Hardware Beyond Backpropagation: a Photonic Co-Processor for Direct Feedback Alignment
This work is a significant step towards building scalable hardware for training extreme-scale neural networks, particularly for researchers and engineers dealing with the communication challenges of large models.
This paper addresses the communication bottleneck in training large neural networks with backpropagation by proposing a photonic co-processor for Direct Feedback Alignment (DFA). The co-processor is designed to compute random projections for trillions of parameters, demonstrating its capability on fully-connected and graph convolutional networks.
The scaling hypothesis motivates the expansion of models past trillions of parameters as a path towards better performance. Recent significant developments, such as GPT-3, have been driven by this conjecture. However, as models scale-up, training them efficiently with backpropagation becomes difficult. Because model, pipeline, and data parallelism distribute parameters and gradients over compute nodes, communication is challenging to orchestrate: this is a bottleneck to further scaling. In this work, we argue that alternative training methods can mitigate these issues, and can inform the design of extreme-scale training hardware. Indeed, using a synaptically asymmetric method with a parallelizable backward pass, such as Direct Feedback Alignement, communication needs are drastically reduced.

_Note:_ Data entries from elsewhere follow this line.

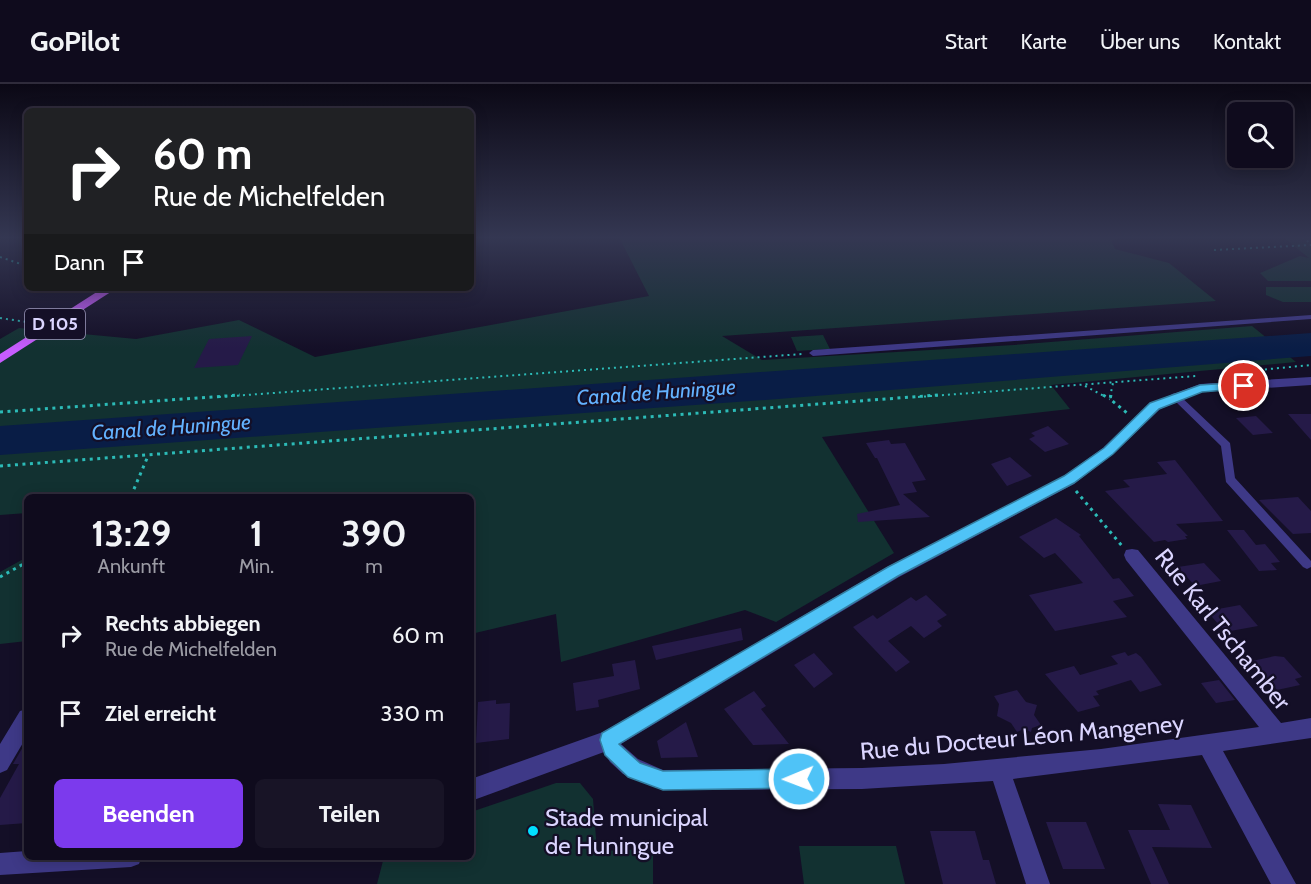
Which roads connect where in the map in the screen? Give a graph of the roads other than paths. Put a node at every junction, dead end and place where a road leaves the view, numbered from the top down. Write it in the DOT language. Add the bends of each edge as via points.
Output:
graph roads {
  1 [pos="106,291"];
  2 [pos="1311,317"];
  3 [pos="813,353"];
  4 [pos="0,359"];
  5 [pos="1311,381"];
  6 [pos="1175,396"];
  7 [pos="1132,555"];
  8 [pos="1307,564"];
  9 [pos="24,723"];
  10 [pos="1311,728"];
  11 [pos="1277,734"];
  12 [pos="609,740"];
  13 [pos="1208,746"];
  14 [pos="0,763"];
  15 [pos="1000,770"];
  16 [pos="474,788"];
  17 [pos="66,860"];
  18 [pos="0,864"];
  19 [pos="1038,884"];
  20 [pos="1284,884"];
  1 -- 4 [label="main road, D 105"];
  2 -- 3 [label="lane"];
  5 -- 6 [label="street" via="1200,388"];
  6 -- 8 [label="lane" via="1226,446 1230,479"];
  6 -- 12 [label="street" via="1155,406 1108,451 1066,481 893,572"];
  7 -- 11 [label="street, Rue Karl Tschamber"];
  9 -- 14 [label="street"];
  10 -- 11 [label="street, Rue du Docteur Léon Mangeney"];
  11 -- 13 [label="street, Rue du Docteur Léon Mangeney"];
  12 -- 15 [label="street, Rue du Docteur Léon Mangeney" via="611,749 634,770 663,780 890,778"];
  12 -- 16 [label="street"];
  13 -- 15 [label="street, Rue du Docteur Léon Mangeney"];
  13 -- 20 [label="street"];
  15 -- 19 [label="street"];
  17 -- 18 [label="street"];
}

We present a photonic accelerator for Direct Feedback Alignment, able to compute random projections with trillions of parameters. We demonstrate our system on benchmark tasks, using both fully-connected and graph convolutional networks. Our hardware is the first architecture-agnostic photonic co-processor for training neural networks. This is a significant step towards building scalable hardware, able to go beyond backpropagation, and opening new avenues for deep learning.